Pain is modulated by action on specific sites in the central nervous system, particularly the dorsal horns of the spinal cord and the periaqueductal grey matter. Recent studies suggest that peripheral action may also occur.

Opiates not only affect sites along the pain pathways, but also the respiratory centre, cough impulse (depresses cough reflex by acting on a cough centre in the medulla), the vomiting centre (stimulation of chemoreceptor trigger zone in area postrema of the medulla causing nausea and vomiting) and also inhibit gut motility(propuslive peristaltic waves in the colon are decreased) : constipation  is due to this and to increased colonic tone (spasm) and increased tone of anal sphincter.

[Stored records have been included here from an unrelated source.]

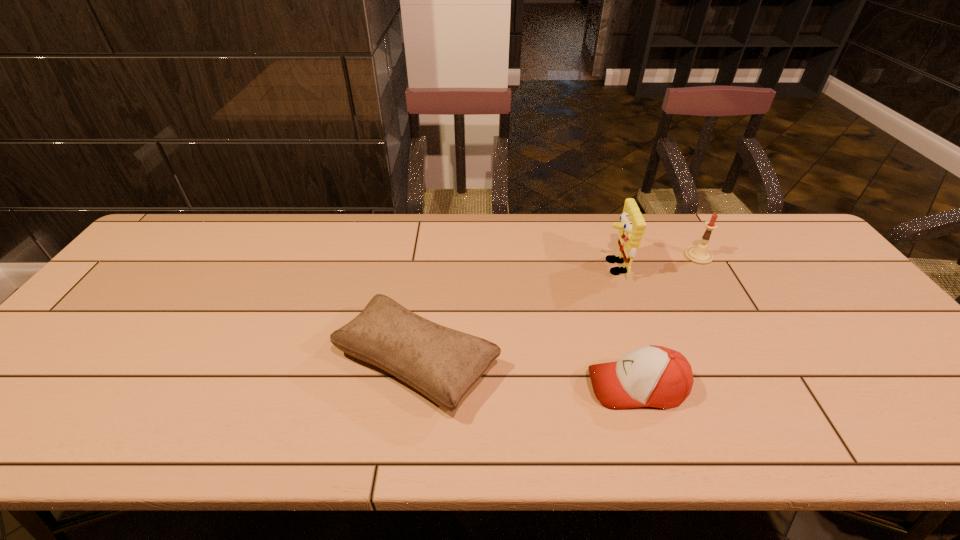
Locate which object is the third closest to the baseball cap. Please provide its 2D coordinates. Your answer should be formatted as a tuple, i.e. [(x, y)], where the tuple contains the x and y coordinates of a point satisfying the conditions above.

[(699, 254)]

I want to click on the third closest object to the leftmost object, so click(x=699, y=254).

Image resolution: width=960 pixels, height=540 pixels. I want to click on free point that satisfies the following two spatial constraints: 1. on the face of the tallest object; 2. on the front side of the cushion, so click(x=647, y=363).

Where is `vacant space that satisfies the following two spatial constraints: 1. on the front side of the rightmost object; 2. on the front-facing side of the baseball cap`? The width and height of the screenshot is (960, 540). vacant space that satisfies the following two spatial constraints: 1. on the front side of the rightmost object; 2. on the front-facing side of the baseball cap is located at coordinates (774, 387).

Find the location of `vacant space that satisfies the following two spatial constraints: 1. on the face of the tallest object; 2. on the front side of the cushion`. vacant space that satisfies the following two spatial constraints: 1. on the face of the tallest object; 2. on the front side of the cushion is located at coordinates (647, 363).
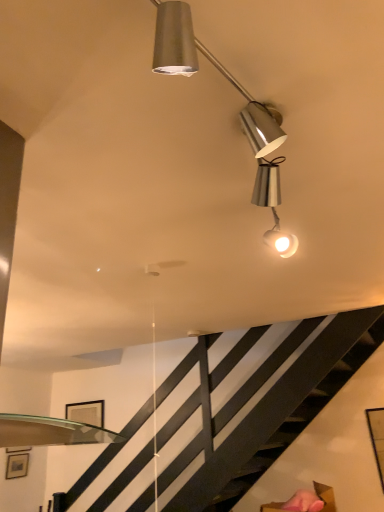
Question: Can you confirm if matte black picture frame at upper center, which is the 2th picture frame from left to right, is smaller than metallic silver lamp at upper center?

Choices:
 (A) yes
 (B) no

Answer: (A)

Question: From the image's perspective, is matte black picture frame at upper center, which appears as the first picture frame when viewed from the back, below metallic silver lamp at upper center?

Choices:
 (A) yes
 (B) no

Answer: (A)

Question: Is metallic silver lamp at upper center at the back of matte black picture frame at upper center, the first picture frame viewed from the top?

Choices:
 (A) no
 (B) yes

Answer: (A)

Question: Can you confirm if matte black picture frame at upper center, the first picture frame positioned from the right, is taller than metallic silver lamp at upper center?

Choices:
 (A) no
 (B) yes

Answer: (B)

Question: Are matte black picture frame at upper center, which appears as the first picture frame when viewed from the back, and metallic silver lamp at upper center making contact?

Choices:
 (A) yes
 (B) no

Answer: (B)

Question: Is metallic silver lamp at upper center to the left or to the right of matte black picture frame at lower left, which is the first picture frame in left-to-right order, in the image?

Choices:
 (A) left
 (B) right

Answer: (B)

Question: Considering the positions of metallic silver lamp at upper center and matte black picture frame at lower left, the 2th picture frame in the back-to-front sequence, in the image, is metallic silver lamp at upper center taller or shorter than matte black picture frame at lower left, the 2th picture frame in the back-to-front sequence,?

Choices:
 (A) short
 (B) tall

Answer: (A)

Question: From a real-world perspective, is metallic silver lamp at upper center above or below matte black picture frame at lower left, arranged as the second picture frame when viewed from the top?

Choices:
 (A) below
 (B) above

Answer: (B)

Question: Is metallic silver lamp at upper center bigger or smaller than matte black picture frame at lower left, the 2th picture frame in the back-to-front sequence?

Choices:
 (A) big
 (B) small

Answer: (A)

Question: Visually, is matte black picture frame at lower left, which is counted as the first picture frame, starting from the front, positioned to the left or to the right of matte black picture frame at upper center, which is counted as the 2th picture frame, starting from the bottom?

Choices:
 (A) right
 (B) left

Answer: (B)

Question: Relative to matte black picture frame at upper center, the first picture frame viewed from the top, is matte black picture frame at lower left, the 2th picture frame in the back-to-front sequence, in front or behind?

Choices:
 (A) front
 (B) behind

Answer: (A)

Question: In terms of size, does matte black picture frame at lower left, acting as the second picture frame starting from the right, appear bigger or smaller than matte black picture frame at upper center, which is counted as the 2th picture frame, starting from the bottom?

Choices:
 (A) big
 (B) small

Answer: (B)

Question: In terms of height, does matte black picture frame at lower left, the first picture frame in the bottom-to-top sequence, look taller or shorter compared to matte black picture frame at upper center, which is counted as the 2th picture frame, starting from the bottom?

Choices:
 (A) tall
 (B) short

Answer: (B)

Question: From the image's perspective, relative to matte black picture frame at lower left, which is counted as the first picture frame, starting from the front, is matte black picture frame at upper center, which appears as the first picture frame when viewed from the back, above or below?

Choices:
 (A) below
 (B) above

Answer: (B)

Question: From their relative heights in the image, would you say matte black picture frame at upper center, which is counted as the 2th picture frame, starting from the bottom, is taller or shorter than matte black picture frame at lower left, the first picture frame in the bottom-to-top sequence?

Choices:
 (A) tall
 (B) short

Answer: (A)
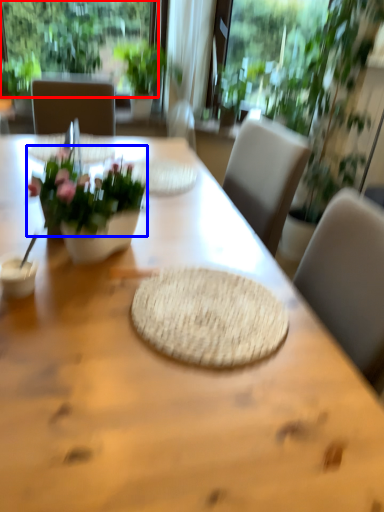
Question: Which point is further to the camera, window (highlighted by a red box) or flower (highlighted by a blue box)?

Choices:
 (A) window
 (B) flower

Answer: (A)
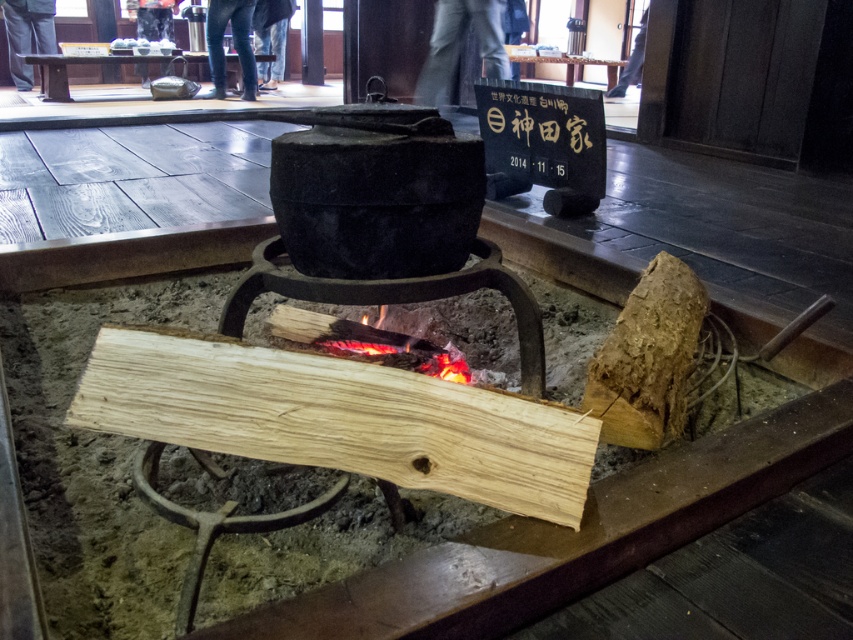
You are standing in front of a traditional Japanese fire pit. You see the light brown wood at center and the charcoal fire at center. Which object is nearer to you?

The light brown wood at center is closer to the viewer than the charcoal fire at center.

You are a visitor at a cultural exhibit and notice the light brown wood at center and the charcoal fire at center. Which object is positioned lower in the scene?

The light brown wood at center is located below the charcoal fire at center, so it is positioned lower in the scene.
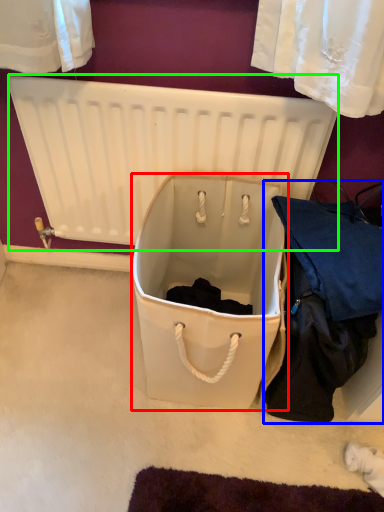
Question: Based on their relative distances, which object is farther from storage box (highlighted by a red box)? Choose from clothing (highlighted by a blue box) and radiator (highlighted by a green box).

Choices:
 (A) clothing
 (B) radiator

Answer: (B)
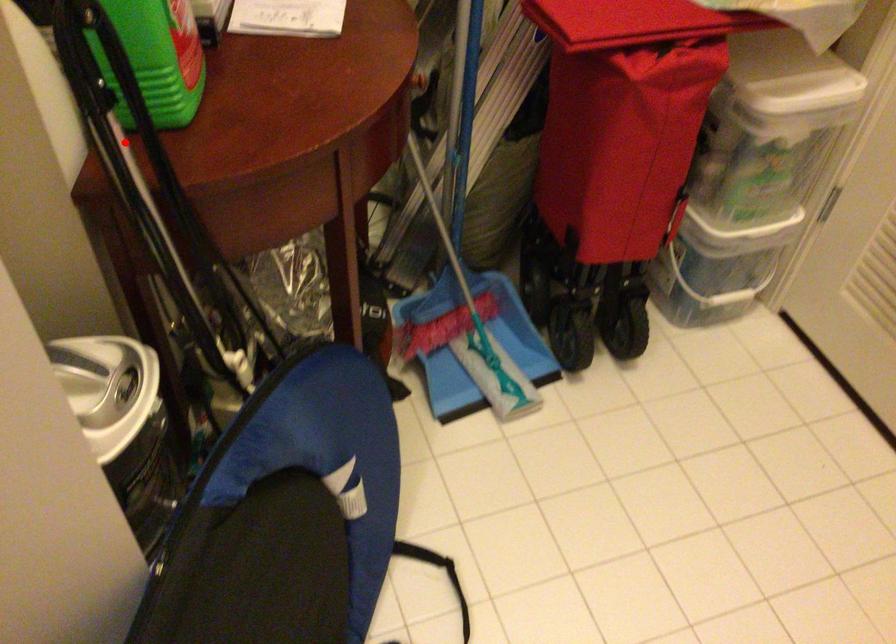
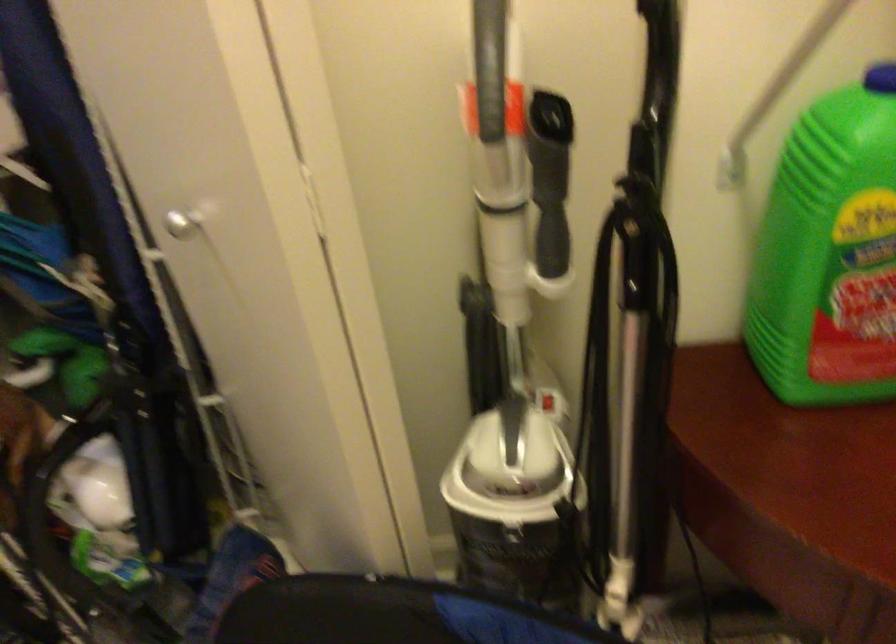
Locate, in the second image, the point that corresponds to the highlighted location in the first image.

(633, 348)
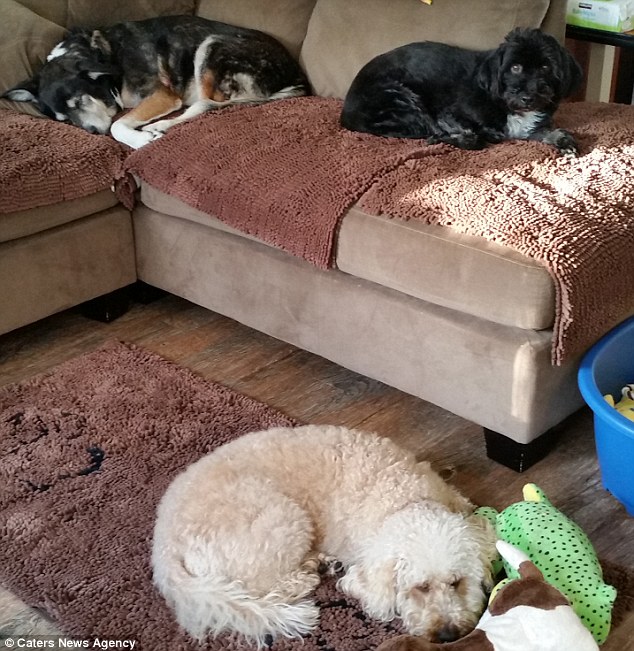
The width and height of the screenshot is (634, 651). Identify the location of couch. (252, 270), (52, 279).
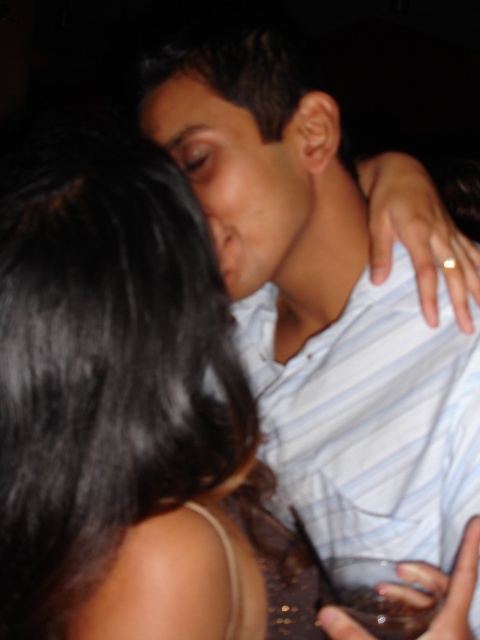
Question: Where is white striped shirt at center located in relation to matte skin forehead at upper center in the image?

Choices:
 (A) right
 (B) left

Answer: (A)

Question: Among these objects, which one is nearest to the camera?

Choices:
 (A) matte skin forehead at upper center
 (B) white striped shirt at center

Answer: (B)

Question: Among these objects, which one is farthest from the camera?

Choices:
 (A) matte skin forehead at upper center
 (B) white striped shirt at center

Answer: (A)

Question: Does white striped shirt at center have a larger size compared to matte skin forehead at upper center?

Choices:
 (A) yes
 (B) no

Answer: (A)

Question: Which point is closer to the camera taking this photo?

Choices:
 (A) tap(336, 376)
 (B) tap(210, 97)

Answer: (B)

Question: Does white striped shirt at center have a lesser width compared to matte skin forehead at upper center?

Choices:
 (A) yes
 (B) no

Answer: (B)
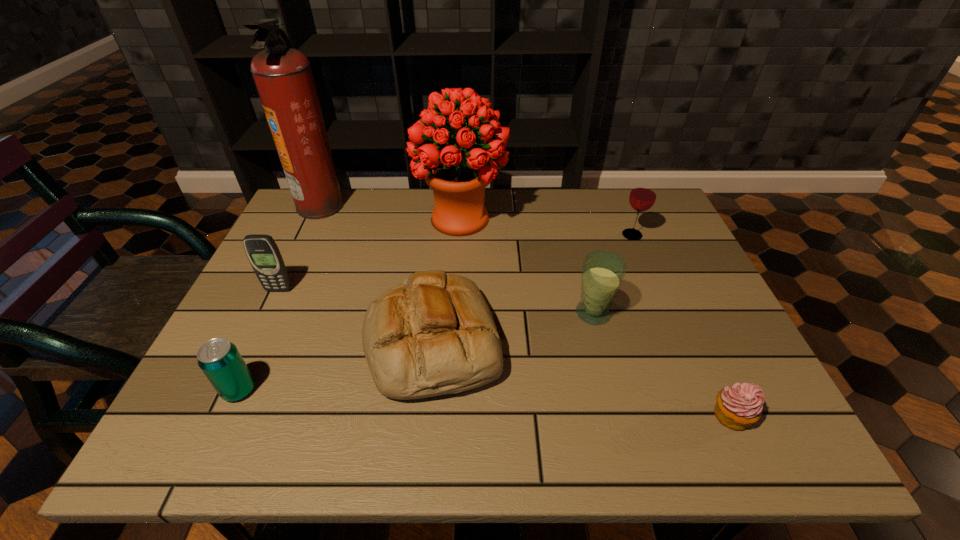
Where is `vacant region that satisfies the following two spatial constraints: 1. on the back side of the right glass; 2. at the nozzle of the fire extinguisher`? This screenshot has width=960, height=540. vacant region that satisfies the following two spatial constraints: 1. on the back side of the right glass; 2. at the nozzle of the fire extinguisher is located at coordinates (619, 205).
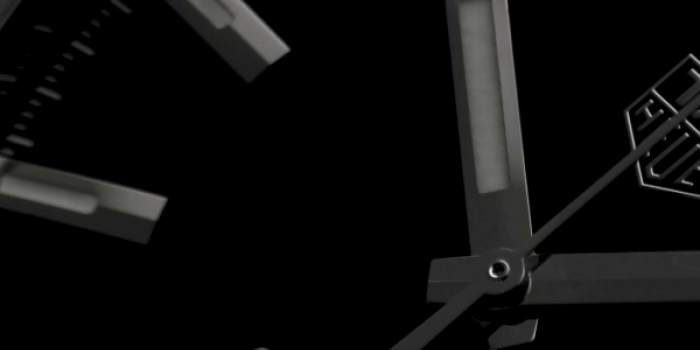
You are a GUI agent. You are given a task and a screenshot of the screen. Output one action in this format:
    pyautogui.click(x=<x>, y=<y>)
    Task: Click on the clock
    
    Given the screenshot: What is the action you would take?
    pyautogui.click(x=495, y=215)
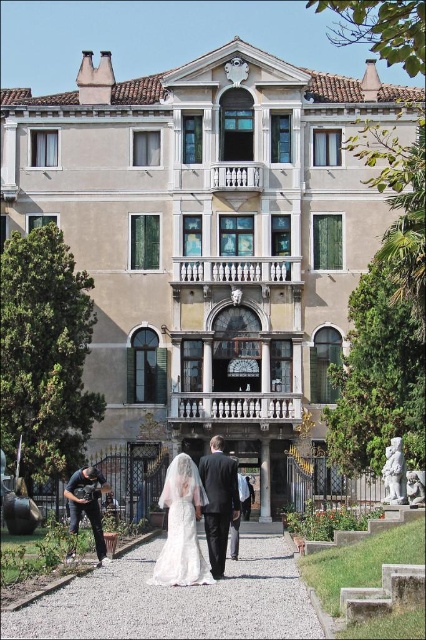
Question: Which is farther from the white lace dress at center?

Choices:
 (A) gray gravel path at center
 (B) dark gray fabric jacket at lower left

Answer: (B)

Question: Can you confirm if gray gravel path at center is positioned to the right of dark gray suit at center?

Choices:
 (A) yes
 (B) no

Answer: (B)

Question: In this image, where is gray gravel path at center located relative to dark gray suit at center?

Choices:
 (A) below
 (B) above

Answer: (A)

Question: Which is nearer to the dark gray suit at center?

Choices:
 (A) gray gravel path at center
 (B) dark gray fabric jacket at lower left

Answer: (A)

Question: Does white lace dress at center come in front of dark gray fabric jacket at lower left?

Choices:
 (A) no
 (B) yes

Answer: (B)

Question: Which point is closer to the camera taking this photo?

Choices:
 (A) (212, 509)
 (B) (285, 584)
 (C) (187, 468)
 (D) (97, 556)

Answer: (B)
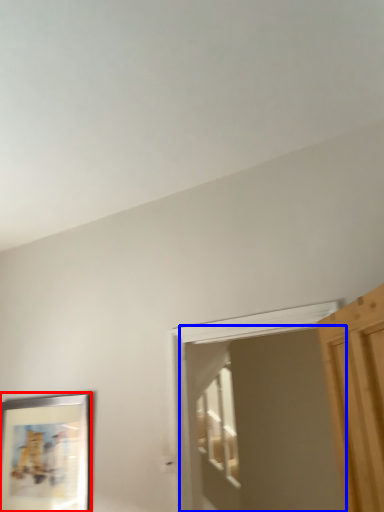
Question: Which of the following is the farthest to the observer, picture frame (highlighted by a red box) or screen door (highlighted by a blue box)?

Choices:
 (A) picture frame
 (B) screen door

Answer: (A)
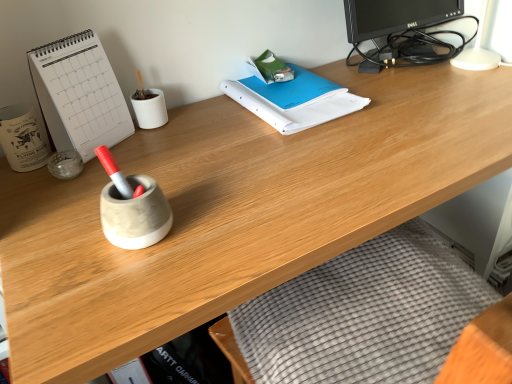
Locate an element on the screen. This screenshot has width=512, height=384. free space in front of white ceramic mug at left, which appears as the second stationery when viewed from the right is located at coordinates (35, 206).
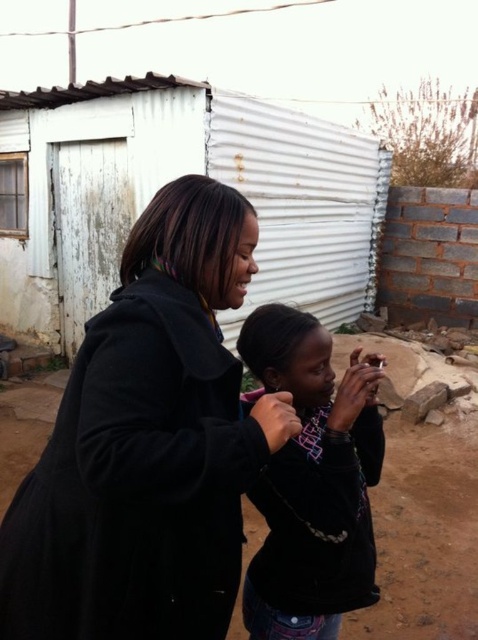
Question: Is white corrugated metal hut at center above dark blue fleece jacket at center?

Choices:
 (A) no
 (B) yes

Answer: (B)

Question: Which point is closer to the camera?

Choices:
 (A) white corrugated metal hut at center
 (B) dirt field at lower center
 (C) black fleece jacket at center

Answer: (C)

Question: Is black fleece jacket at center below dark blue fleece jacket at center?

Choices:
 (A) no
 (B) yes

Answer: (A)

Question: In this image, where is white corrugated metal hut at center located relative to dirt field at lower center?

Choices:
 (A) right
 (B) left

Answer: (B)

Question: Among these points, which one is farthest from the camera?

Choices:
 (A) pyautogui.click(x=126, y=243)
 (B) pyautogui.click(x=314, y=557)
 (C) pyautogui.click(x=196, y=100)
 (D) pyautogui.click(x=414, y=609)

Answer: (A)

Question: Which point is closer to the camera?

Choices:
 (A) (40, 337)
 (B) (267, 392)

Answer: (B)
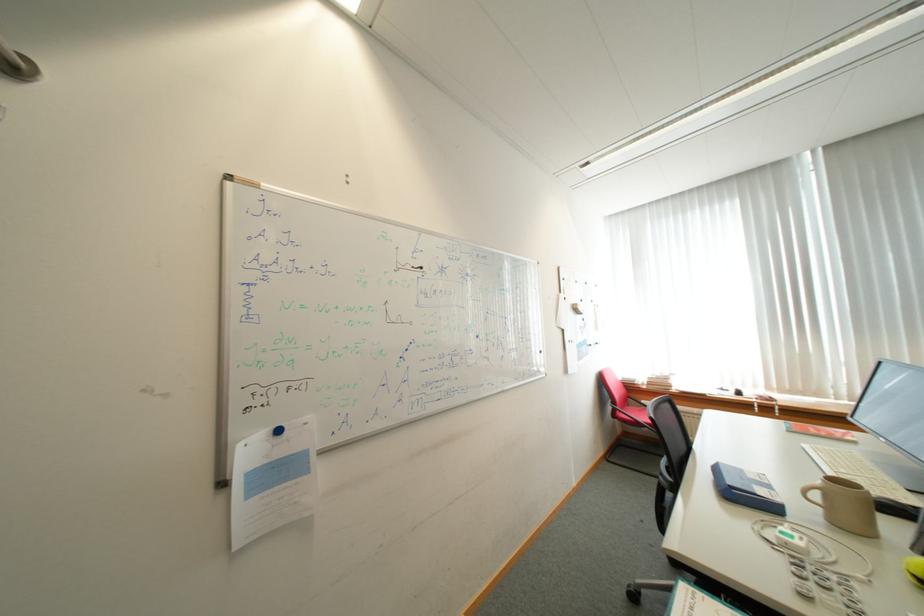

They also affect the hormonal (endocrine) system(cause release of antidiuretic hormone which may explain the fluid retention that can occur) and the hypothalamus, which regulates body temperature. To begin with, body temperature is lowered, but it rises with chronic use of high doses.

Morphine releases histamine, a chemical that takes part in the inflammatory response (such as in nettle hives/ insect bites/ allergy reaction). Dilation of cutaneous blood vessels and subsequent histamine release can lead to flushing in the chest, neck and face, as well as to itching and sweating.

Miosis (pin point pupil) is due to (m and k receptors) excitatory action of the parasympathetic nerve innervating the pupil . This may result in difficulty with close-up focussing, for example, difficulty reading the telephone directory. Tolerance does not appear to develop to miosis.

Urinary urgency but difficulty in urination may occur due to inhibition of urinary voiding reflex. The amplitude of ureteral contractions may be increased. Opiates can also lead to urinary retention by causing spasm of the bladder sphincter, particularly in men with prostatism.

Biliary colic and epigastric distress results from tone increase in the sphincter of Oddi and in the bile duct causing increase in pressure in the biliary tract (this increases pain of gall stones). Opiates reduce gastric, pancreatic and biliary secretions.

They are also known to affect the immune system in a complex manner. Studies of drug abuse have found that there may be a degree of immunosuppression due to these drugs and this can lead to increased susceptibility to infections in vulnerable patients. Whether this is a problem with prescribed doses is unclear.

Sedation and `mental clouding' are known side-effects of opioids.

The mood changes are related to the effects on the limbic system and nucleus accumbens. Opioids do not tend to cause the euphoria experienced by recreational users when used for pain relief. However, they may reduce the negative emotional response to pain.

Some of the untoward effects from opioids are in fact exploited to treat conditions such as diarrhoea, cough and shortness of breath in acute left heart failure (which causes fluid in the lungs).